▶ [Task objective] Out of the lines below, please list those that hold the string "thpb".
Study material section start
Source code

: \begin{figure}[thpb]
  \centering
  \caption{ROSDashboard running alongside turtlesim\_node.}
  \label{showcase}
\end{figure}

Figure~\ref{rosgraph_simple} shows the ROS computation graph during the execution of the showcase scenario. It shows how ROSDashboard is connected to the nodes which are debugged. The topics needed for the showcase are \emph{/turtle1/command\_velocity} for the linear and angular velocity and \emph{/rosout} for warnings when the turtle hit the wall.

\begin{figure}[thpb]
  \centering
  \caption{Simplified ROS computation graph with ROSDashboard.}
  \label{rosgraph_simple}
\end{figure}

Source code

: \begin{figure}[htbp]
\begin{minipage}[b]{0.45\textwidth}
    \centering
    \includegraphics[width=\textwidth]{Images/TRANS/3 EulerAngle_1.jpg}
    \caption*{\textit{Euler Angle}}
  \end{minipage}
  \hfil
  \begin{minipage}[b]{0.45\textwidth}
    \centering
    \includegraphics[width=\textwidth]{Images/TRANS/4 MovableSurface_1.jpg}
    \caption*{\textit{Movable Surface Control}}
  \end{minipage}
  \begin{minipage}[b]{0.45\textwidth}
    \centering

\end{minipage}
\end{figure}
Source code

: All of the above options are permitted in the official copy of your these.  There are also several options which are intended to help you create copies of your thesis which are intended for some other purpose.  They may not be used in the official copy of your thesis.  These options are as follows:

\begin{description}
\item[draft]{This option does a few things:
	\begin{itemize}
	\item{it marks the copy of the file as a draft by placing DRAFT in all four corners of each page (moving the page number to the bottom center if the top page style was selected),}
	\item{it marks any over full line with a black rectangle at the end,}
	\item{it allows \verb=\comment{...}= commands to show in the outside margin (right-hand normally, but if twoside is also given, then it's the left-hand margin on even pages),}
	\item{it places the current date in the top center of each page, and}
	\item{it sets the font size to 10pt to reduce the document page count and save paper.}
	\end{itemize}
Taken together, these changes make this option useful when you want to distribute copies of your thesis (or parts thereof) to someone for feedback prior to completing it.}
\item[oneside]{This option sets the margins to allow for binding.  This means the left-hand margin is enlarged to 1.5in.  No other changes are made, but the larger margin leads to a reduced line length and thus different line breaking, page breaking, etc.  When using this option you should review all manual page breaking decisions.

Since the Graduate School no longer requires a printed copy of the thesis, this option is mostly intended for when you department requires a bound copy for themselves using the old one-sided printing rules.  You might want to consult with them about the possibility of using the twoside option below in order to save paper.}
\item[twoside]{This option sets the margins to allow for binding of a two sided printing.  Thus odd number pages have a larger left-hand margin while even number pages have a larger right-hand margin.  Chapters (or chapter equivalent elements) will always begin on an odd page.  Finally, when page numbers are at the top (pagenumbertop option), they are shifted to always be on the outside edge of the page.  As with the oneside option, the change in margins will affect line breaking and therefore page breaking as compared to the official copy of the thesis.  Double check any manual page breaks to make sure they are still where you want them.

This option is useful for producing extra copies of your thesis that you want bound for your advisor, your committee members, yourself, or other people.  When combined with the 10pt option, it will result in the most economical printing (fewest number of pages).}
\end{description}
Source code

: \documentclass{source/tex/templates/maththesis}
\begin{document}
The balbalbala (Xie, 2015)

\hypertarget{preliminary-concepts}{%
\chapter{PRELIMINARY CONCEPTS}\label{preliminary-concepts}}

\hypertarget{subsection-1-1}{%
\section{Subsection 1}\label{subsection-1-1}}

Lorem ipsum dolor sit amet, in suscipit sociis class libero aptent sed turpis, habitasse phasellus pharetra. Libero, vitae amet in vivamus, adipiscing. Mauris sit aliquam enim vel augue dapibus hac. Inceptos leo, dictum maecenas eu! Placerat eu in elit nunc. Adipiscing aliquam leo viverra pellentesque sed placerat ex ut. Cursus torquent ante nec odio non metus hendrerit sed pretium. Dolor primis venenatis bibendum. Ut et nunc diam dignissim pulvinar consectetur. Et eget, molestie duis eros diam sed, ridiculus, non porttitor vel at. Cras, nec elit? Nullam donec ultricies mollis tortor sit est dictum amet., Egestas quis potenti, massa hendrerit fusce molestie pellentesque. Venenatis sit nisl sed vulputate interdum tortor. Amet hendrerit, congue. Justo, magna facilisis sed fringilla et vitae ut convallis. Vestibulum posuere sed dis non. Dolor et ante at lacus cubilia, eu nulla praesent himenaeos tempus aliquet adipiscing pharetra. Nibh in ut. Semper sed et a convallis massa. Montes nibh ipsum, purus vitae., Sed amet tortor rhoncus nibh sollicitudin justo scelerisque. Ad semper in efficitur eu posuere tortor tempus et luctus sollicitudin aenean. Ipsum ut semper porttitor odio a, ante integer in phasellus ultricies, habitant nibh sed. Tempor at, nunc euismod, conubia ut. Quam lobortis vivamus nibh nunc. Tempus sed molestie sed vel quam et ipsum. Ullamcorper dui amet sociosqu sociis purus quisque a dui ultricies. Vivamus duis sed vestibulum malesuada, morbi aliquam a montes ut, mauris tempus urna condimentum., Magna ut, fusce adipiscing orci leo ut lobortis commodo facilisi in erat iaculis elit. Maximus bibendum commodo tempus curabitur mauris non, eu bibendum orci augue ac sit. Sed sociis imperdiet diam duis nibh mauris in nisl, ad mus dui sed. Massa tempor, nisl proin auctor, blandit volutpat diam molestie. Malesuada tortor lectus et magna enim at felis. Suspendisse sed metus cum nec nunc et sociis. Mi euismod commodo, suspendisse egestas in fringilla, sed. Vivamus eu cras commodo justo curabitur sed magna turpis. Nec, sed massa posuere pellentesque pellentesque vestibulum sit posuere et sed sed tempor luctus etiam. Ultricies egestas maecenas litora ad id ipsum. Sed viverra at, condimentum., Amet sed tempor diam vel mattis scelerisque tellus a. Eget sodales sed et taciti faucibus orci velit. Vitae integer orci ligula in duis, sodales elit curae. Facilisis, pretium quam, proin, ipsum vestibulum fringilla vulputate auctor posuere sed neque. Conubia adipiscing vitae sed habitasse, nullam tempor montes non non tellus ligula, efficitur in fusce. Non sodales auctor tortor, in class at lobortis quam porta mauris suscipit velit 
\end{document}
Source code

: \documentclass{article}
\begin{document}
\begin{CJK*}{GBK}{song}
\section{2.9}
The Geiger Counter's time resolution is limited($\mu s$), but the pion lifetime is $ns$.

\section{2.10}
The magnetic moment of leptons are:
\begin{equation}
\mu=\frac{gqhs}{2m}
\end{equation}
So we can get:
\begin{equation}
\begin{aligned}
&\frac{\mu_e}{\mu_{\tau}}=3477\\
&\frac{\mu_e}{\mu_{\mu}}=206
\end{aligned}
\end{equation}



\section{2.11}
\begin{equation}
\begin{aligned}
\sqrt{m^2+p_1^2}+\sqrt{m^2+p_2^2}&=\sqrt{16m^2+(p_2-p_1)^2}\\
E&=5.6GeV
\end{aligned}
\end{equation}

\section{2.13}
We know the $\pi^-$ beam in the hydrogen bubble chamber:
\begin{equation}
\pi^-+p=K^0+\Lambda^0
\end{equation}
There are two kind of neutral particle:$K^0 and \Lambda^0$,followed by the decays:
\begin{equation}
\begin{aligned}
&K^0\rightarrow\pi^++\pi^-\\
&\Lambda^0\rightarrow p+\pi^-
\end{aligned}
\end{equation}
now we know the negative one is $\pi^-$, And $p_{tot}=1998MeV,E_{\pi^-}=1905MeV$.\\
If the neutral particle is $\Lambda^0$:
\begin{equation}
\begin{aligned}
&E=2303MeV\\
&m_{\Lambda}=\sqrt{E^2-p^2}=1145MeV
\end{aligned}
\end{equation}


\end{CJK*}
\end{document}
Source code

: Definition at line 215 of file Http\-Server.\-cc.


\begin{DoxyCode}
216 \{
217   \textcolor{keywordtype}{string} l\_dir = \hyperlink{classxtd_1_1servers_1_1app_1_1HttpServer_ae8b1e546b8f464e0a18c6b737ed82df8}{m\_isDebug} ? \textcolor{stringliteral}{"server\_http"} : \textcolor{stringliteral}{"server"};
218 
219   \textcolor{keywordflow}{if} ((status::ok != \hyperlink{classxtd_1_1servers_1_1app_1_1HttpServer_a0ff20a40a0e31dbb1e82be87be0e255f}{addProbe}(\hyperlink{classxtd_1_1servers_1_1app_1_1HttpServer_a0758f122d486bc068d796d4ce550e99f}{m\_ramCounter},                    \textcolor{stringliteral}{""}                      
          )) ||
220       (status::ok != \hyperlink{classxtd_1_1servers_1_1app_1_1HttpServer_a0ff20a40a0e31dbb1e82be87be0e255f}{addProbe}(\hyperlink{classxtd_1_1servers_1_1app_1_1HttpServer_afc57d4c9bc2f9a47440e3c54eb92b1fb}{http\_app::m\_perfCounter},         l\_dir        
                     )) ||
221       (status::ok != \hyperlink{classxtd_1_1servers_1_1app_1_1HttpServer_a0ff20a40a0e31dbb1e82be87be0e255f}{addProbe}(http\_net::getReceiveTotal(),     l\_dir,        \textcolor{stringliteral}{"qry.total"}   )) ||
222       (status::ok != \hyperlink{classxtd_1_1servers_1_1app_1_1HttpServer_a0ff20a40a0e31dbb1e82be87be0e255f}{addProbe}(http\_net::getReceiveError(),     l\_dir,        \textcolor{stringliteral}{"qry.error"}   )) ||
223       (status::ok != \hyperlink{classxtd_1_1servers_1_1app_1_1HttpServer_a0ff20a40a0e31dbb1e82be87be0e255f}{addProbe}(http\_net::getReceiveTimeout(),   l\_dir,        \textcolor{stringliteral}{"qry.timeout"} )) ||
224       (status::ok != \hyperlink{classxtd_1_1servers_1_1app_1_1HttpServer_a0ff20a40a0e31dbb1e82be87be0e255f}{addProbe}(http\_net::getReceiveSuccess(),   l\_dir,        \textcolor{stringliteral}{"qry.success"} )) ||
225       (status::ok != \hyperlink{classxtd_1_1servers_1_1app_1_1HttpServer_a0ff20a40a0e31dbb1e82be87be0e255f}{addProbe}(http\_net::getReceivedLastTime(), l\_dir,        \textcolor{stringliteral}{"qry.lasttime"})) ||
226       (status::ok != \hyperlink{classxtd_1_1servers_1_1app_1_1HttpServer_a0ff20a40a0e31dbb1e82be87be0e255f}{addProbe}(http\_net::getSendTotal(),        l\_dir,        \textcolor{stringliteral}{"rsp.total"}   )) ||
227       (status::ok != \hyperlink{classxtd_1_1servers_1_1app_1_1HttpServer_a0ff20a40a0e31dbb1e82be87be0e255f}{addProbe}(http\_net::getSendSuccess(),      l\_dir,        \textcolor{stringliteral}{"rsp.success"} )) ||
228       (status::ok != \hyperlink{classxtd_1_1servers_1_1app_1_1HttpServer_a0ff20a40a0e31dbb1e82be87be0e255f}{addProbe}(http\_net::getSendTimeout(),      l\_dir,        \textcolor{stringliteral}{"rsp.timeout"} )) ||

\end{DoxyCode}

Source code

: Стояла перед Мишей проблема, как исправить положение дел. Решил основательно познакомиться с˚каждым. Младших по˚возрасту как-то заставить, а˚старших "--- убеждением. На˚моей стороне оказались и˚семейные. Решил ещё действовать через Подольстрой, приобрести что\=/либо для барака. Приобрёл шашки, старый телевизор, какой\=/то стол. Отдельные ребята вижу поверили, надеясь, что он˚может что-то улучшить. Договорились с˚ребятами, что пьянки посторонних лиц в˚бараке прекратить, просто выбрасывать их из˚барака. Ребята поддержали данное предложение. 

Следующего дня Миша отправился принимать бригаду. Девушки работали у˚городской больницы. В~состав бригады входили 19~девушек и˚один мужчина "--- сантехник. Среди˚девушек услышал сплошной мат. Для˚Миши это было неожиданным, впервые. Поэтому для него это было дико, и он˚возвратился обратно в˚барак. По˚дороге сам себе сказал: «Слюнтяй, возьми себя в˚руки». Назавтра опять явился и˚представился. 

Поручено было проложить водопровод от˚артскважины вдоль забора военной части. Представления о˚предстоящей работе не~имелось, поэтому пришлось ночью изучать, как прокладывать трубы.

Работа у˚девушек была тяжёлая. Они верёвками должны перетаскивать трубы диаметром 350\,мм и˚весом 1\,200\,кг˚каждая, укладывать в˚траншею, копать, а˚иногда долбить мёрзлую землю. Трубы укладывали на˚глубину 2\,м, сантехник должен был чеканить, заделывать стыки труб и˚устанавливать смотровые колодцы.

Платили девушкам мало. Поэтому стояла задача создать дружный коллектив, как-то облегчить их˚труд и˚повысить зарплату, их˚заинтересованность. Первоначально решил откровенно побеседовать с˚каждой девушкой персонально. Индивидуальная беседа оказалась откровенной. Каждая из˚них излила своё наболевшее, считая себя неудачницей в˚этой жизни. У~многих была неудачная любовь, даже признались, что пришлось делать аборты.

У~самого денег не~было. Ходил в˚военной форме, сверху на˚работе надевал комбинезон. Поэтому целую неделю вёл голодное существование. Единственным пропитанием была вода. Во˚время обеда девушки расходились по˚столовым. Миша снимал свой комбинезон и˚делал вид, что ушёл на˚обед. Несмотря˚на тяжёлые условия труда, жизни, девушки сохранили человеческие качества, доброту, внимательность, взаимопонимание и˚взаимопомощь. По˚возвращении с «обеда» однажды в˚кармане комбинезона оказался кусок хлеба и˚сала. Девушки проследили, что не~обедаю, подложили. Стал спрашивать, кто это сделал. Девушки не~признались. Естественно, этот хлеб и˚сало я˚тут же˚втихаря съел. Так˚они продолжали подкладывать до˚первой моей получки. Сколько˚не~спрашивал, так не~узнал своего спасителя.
Study material section end
▶ [Task output]
: \begin{figure}[thpb]
\begin{figure}[thpb]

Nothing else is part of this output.